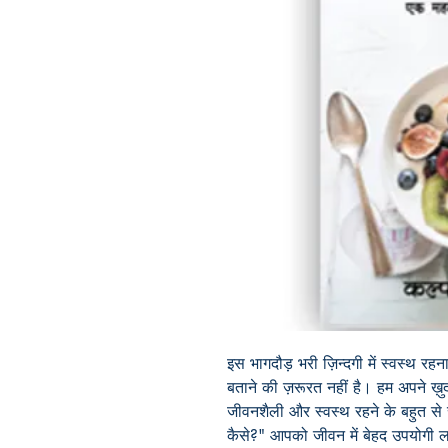
इस भागदौड़ भरी ज़िन्दगी में स्वस्थ रह
बताने की ज़रूरत नहीं है। हम अपने ख़ु
जीवनशैली और स्वस्थ रहने के बहुत से 
कैसे?" आपको जीवन में बेहद उपयोगी लगे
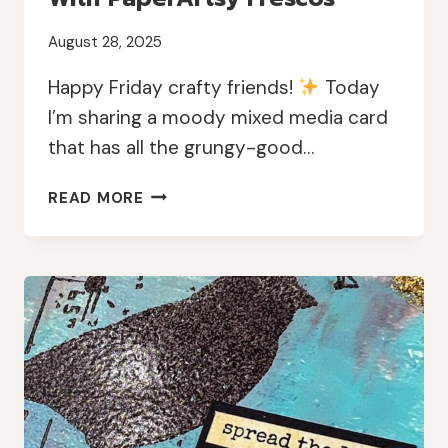
August 28, 2025
Happy Friday crafty friends!
Today
I’m sharing a moody mixed media card
that has all the grungy-good…
MOODY
READ MORE
MIXED
MEDIA
CARD
WITH
PAPERARTSY
FRESCOS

■ ■ ■ ■ ■ ■ ■

Send back the entries above exactly. Skip the images.

इस भागदौड़ भरी ज़िन्दगी में स्वस्थ रह
बताने की ज़रूरत नहीं है। हम अपने ख़ु
जीवनशैली और स्वस्थ रहने के बहुत से 
कैसे?" आपको जीवन में बेहद उपयोगी लगे
August 28, 2025
Happy Friday crafty friends!
Today
I’m sharing a moody mixed media card
that has all the grungy-good…
MOODY
READ MORE
MIXED
MEDIA
CARD
WITH
PAPERARTSY
FRESCOS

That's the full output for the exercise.